==== INFORMATION GIVEN

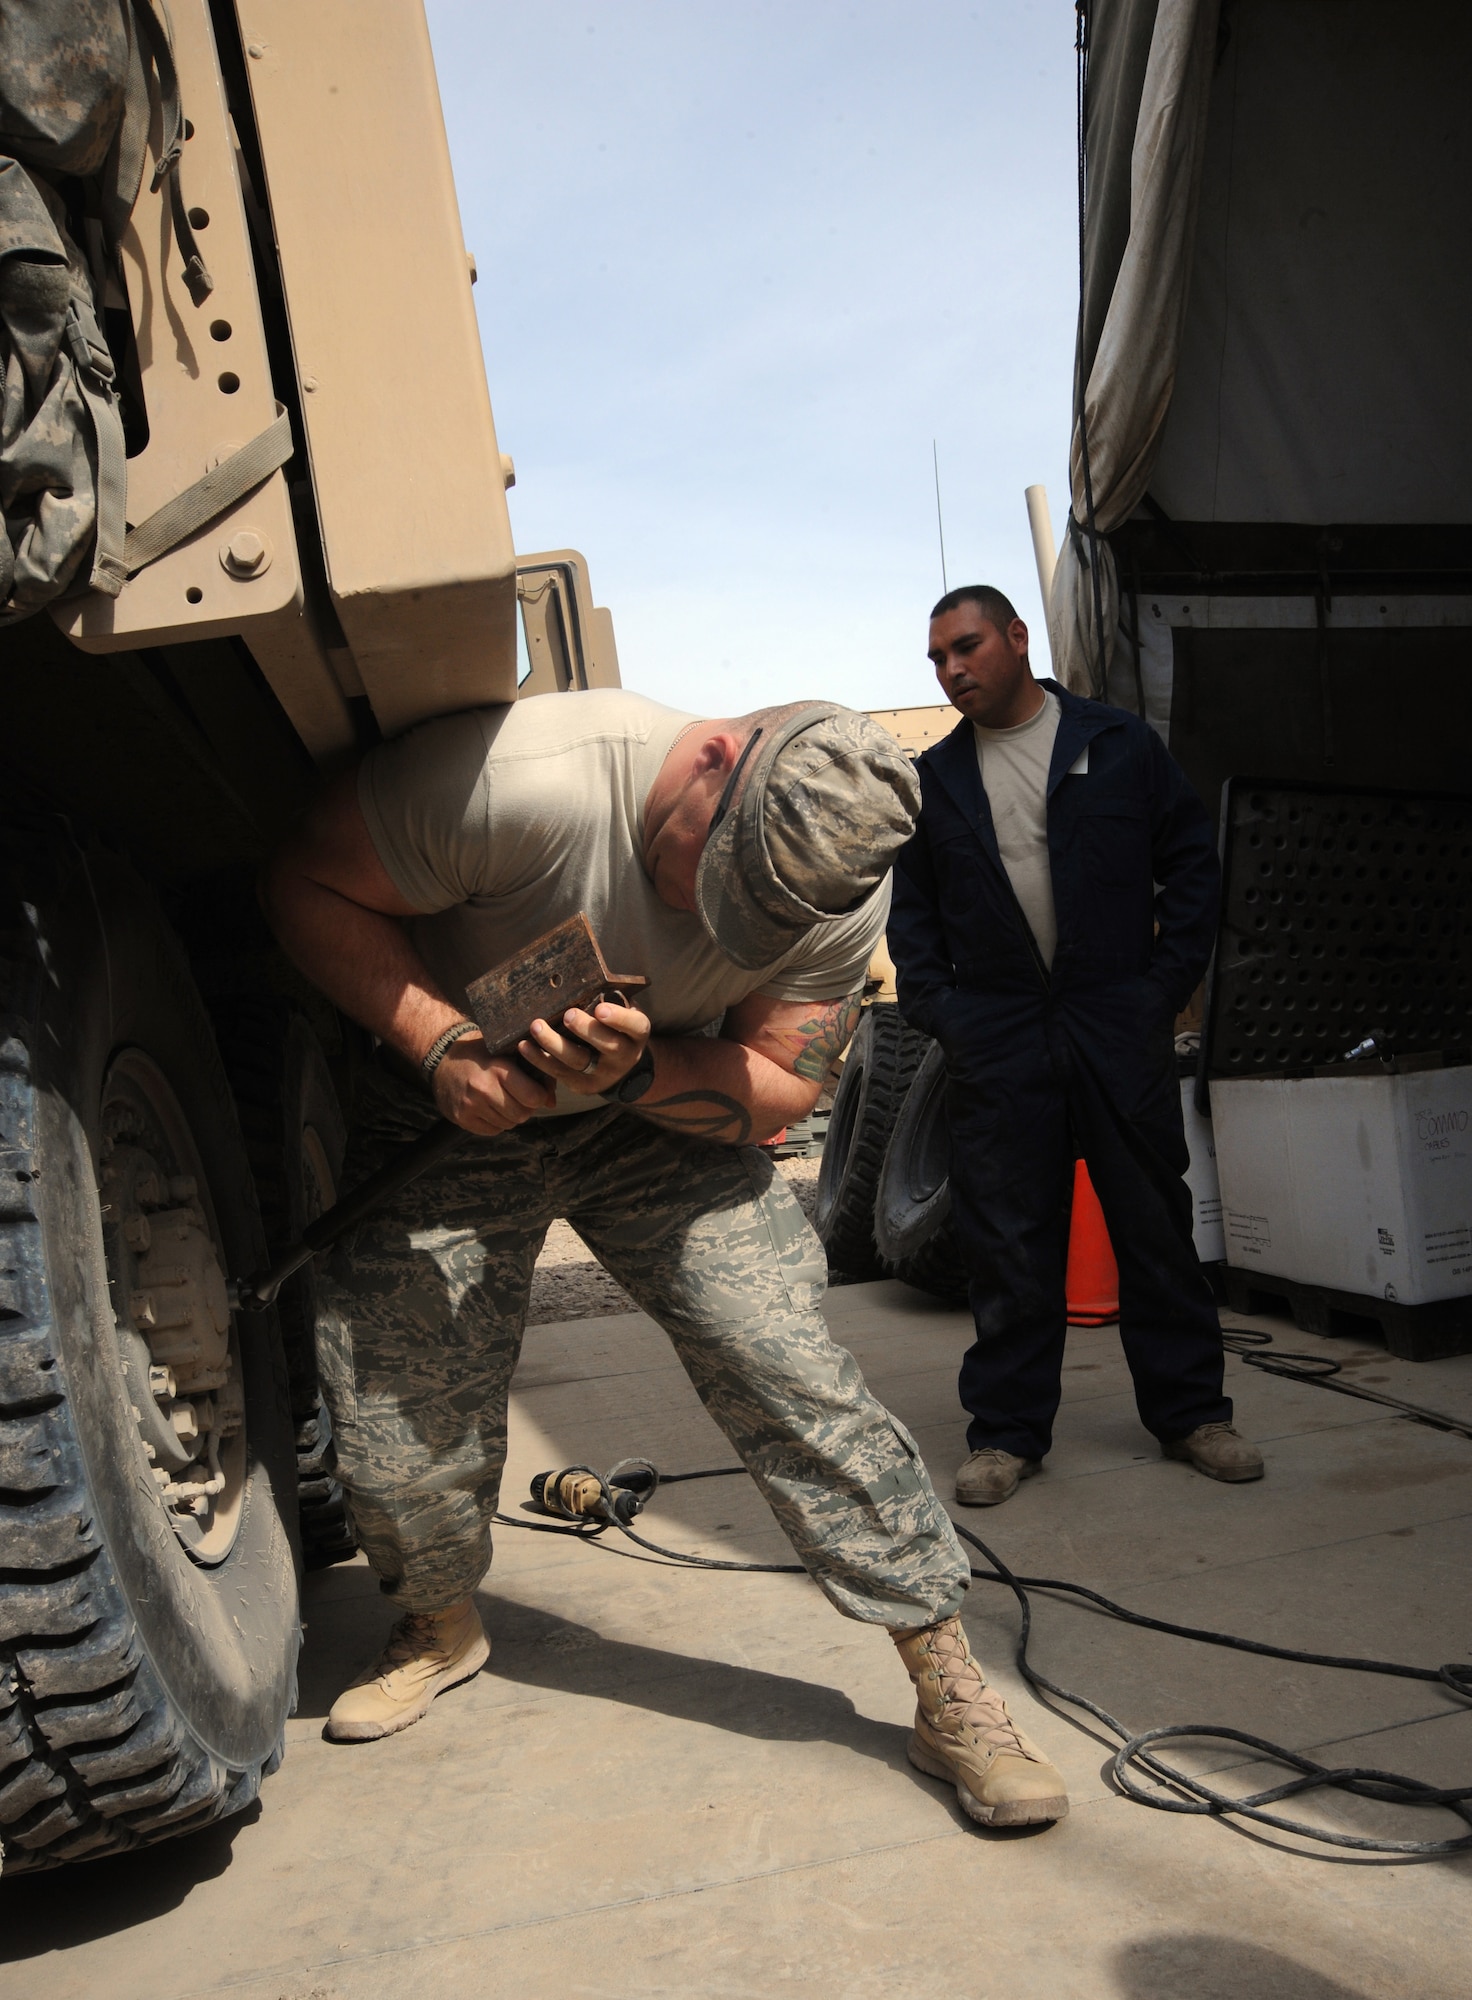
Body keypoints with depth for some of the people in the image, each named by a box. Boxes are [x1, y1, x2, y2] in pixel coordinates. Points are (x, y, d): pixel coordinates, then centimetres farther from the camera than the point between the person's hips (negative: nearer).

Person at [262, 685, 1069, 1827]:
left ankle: (952, 1692, 1)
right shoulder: (521, 778, -33)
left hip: (664, 1120, 1)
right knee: (399, 1442, -1)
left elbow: (781, 1088, -12)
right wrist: (444, 1042, -33)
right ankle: (441, 1628, 34)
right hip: (455, 1102, -1)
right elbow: (307, 886, -21)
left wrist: (640, 1073, -32)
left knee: (793, 1371, -14)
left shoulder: (842, 889, -20)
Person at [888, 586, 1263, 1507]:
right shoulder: (934, 779, 11)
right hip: (995, 1040, 1)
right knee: (1006, 1239, 2)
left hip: (1120, 1024, -1)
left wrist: (1167, 983, -4)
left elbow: (1192, 861, 5)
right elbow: (910, 907, 14)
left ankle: (1190, 1410, 18)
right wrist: (937, 1008, 0)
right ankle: (1008, 1431, 12)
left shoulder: (1121, 743, 5)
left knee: (1156, 1223, 5)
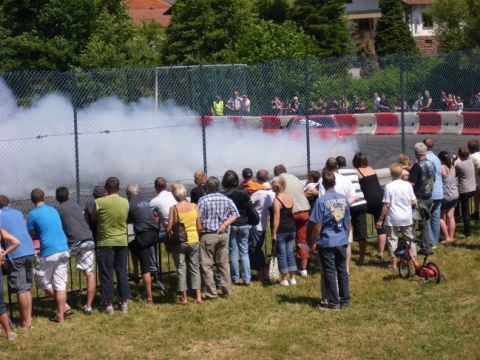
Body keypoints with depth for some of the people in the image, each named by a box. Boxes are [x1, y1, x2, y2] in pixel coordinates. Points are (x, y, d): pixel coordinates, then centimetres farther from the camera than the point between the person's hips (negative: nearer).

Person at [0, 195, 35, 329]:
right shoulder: (18, 213, 18)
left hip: (16, 254, -5)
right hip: (30, 251, 5)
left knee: (21, 289, -1)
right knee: (27, 287, 14)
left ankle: (25, 322, 2)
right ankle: (28, 317, 15)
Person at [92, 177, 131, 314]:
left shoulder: (99, 202, -12)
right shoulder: (125, 202, -2)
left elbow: (94, 219, 4)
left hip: (105, 242, -3)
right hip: (122, 241, 3)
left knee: (106, 274, 4)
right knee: (122, 273, 11)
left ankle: (108, 304, 4)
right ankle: (124, 302, 13)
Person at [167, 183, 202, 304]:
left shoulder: (174, 209, -11)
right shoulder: (194, 206, -5)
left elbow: (169, 228, -11)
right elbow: (199, 227, -3)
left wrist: (169, 235, 10)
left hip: (180, 242, -2)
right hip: (194, 240, 2)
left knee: (181, 268, 7)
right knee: (195, 268, 12)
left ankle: (184, 297, 8)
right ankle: (198, 296, 9)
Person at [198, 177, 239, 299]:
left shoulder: (203, 200, -10)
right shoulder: (226, 199, 4)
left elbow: (200, 220, -10)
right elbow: (235, 214, -1)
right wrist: (225, 224, -4)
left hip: (208, 235, -5)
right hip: (223, 234, 5)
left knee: (206, 264, 3)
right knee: (224, 263, 11)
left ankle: (211, 292, 3)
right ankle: (227, 291, 14)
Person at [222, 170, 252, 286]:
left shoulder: (223, 195, -11)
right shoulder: (243, 193, -5)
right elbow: (250, 209, 1)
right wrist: (249, 224, 12)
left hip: (230, 225, -2)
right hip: (244, 225, 2)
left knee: (233, 253, 6)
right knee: (244, 252, 8)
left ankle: (235, 278, 9)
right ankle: (247, 278, 5)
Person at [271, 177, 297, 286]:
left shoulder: (277, 200, -13)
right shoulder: (290, 197, 7)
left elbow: (276, 218, -17)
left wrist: (274, 233, -15)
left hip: (281, 230, -7)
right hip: (291, 228, 7)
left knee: (281, 254, 1)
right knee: (290, 253, 12)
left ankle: (284, 279, 5)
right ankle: (292, 278, 14)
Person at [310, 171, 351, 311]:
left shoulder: (321, 201, -14)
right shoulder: (344, 199, 2)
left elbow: (317, 225, -11)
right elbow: (348, 222, 10)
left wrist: (316, 241, 0)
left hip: (327, 242, -5)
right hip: (342, 242, 5)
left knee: (330, 273, 3)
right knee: (342, 271, 13)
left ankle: (333, 302, 7)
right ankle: (345, 300, 19)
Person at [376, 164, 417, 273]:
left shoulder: (389, 186, -12)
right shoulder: (408, 185, -3)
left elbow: (386, 205, -12)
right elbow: (413, 202, 1)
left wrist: (380, 219, -4)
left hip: (393, 219, -3)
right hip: (407, 218, 3)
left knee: (393, 239, 7)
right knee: (410, 239, 14)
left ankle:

========

**TASK DESCRIPTION**. In the entries above, please find the line with "right knee: (290, 253, 12)" and the line with "right knee: (342, 271, 13)", then write out exactly those two lines and every line between them, and nothing more.

**RESPONSE**.
right knee: (290, 253, 12)
left ankle: (284, 279, 5)
right ankle: (292, 278, 14)
Person at [310, 171, 351, 311]:
left shoulder: (321, 201, -14)
right shoulder: (344, 199, 2)
left elbow: (317, 225, -11)
right elbow: (348, 222, 10)
left wrist: (316, 241, 0)
left hip: (327, 242, -5)
right hip: (342, 242, 5)
left knee: (330, 273, 3)
right knee: (342, 271, 13)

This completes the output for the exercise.